The main EGX-30 index shed 560.87 points to be at 5,085.63 within little more than one minute of reopening, prompting officials to suspend trading for half an hour in line with emergency regulations.

Market official Hisham Taufik was earlier quoted by state news agency MENA as saying trading would be suspended until further notice if it falls 10%.

The bourse closed down 10 percent on January 27, after 70 billion Egyptian pounds ($11.9 billion, 8.4 billion Euros) was wiped off shares in 48 hours.

It had been widely expected to fall Wednesday, with investors concerned by economic turmoil wrought by the uprising, including labor unrest.

But if the reopening had been delayed further, Egyptian companies would have been excluded from the Morgan Stanley Capital International Index, forcing foreign investors to sell their stakes at the earliest possibility.

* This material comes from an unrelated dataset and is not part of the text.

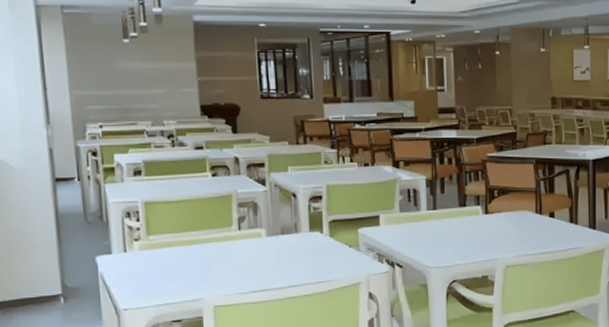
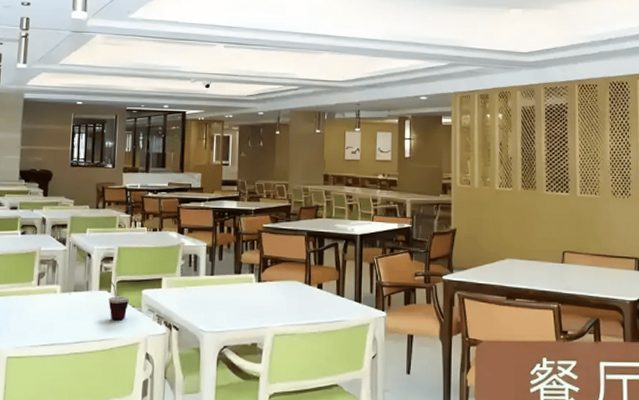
cup: none [320,220,345,261] -> present [108,280,130,320]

Leading investment bank Hermes predicts the bourse could fall 20 to 30% in the first few weeks of trading and would recover slowly, depending "on the pace of political developments and the extent of economic recovery".

"We do not expect the Egyptian market to perform as poorly as Pakistan did in late 2008, when the Karachi Stock Exchange reopened after a de facto closure of nearly 60 days, only to fall more than 40%," it said.

"Nor do we expect the strong rebound seen in Pakistan to be repeated in Egypt -- there will still be an FX overhang, in our view, and the global liquidity environment is becoming gradually less favorable."

Finance Minister Samir Radwan said Egypt's transition authorities had been reluctant to open the bourse earlier, because the country's affairs "had not improved as much as we had imagined, although things are improving every day".

Resumed trading was postponed five times since closing two days into the 18-day uprising that forced Mubarak to resign on February 11.

In efforts to stabilize the index, authorities have announced that for the first week the market will only function three hours a day, instead of four.

Economic confidence in Egypt has also been hit by sweeping corruption investigations, which on Tuesday saw ex-finance minister Yussef Boutros Ghali one of the latest to be referred to a criminal court to face charges.

The market's chairman, Khaled Siam, resigned before the re-opening and on Monday, Egyptian Prime Minister Essam Sharaf decreed that Mohamed Abdel Salam would take over on a six-month basis.

Sharaf called on people to contribute "positively" to the bourse and help preserve the exchange "as one of the important economic authorities in Egypt".

Government bourse advisor Hani Sarie-Eldin said on the cabinet's Facebook page that government organizations will work to boost the market by buying shares using surplus from budgets.

The reopening comes just four days after Egyptians voted overwhelmingly in favor of constitutional amendments, paving the way for elections within six months, just weeks after protests forced Mubarak to resign.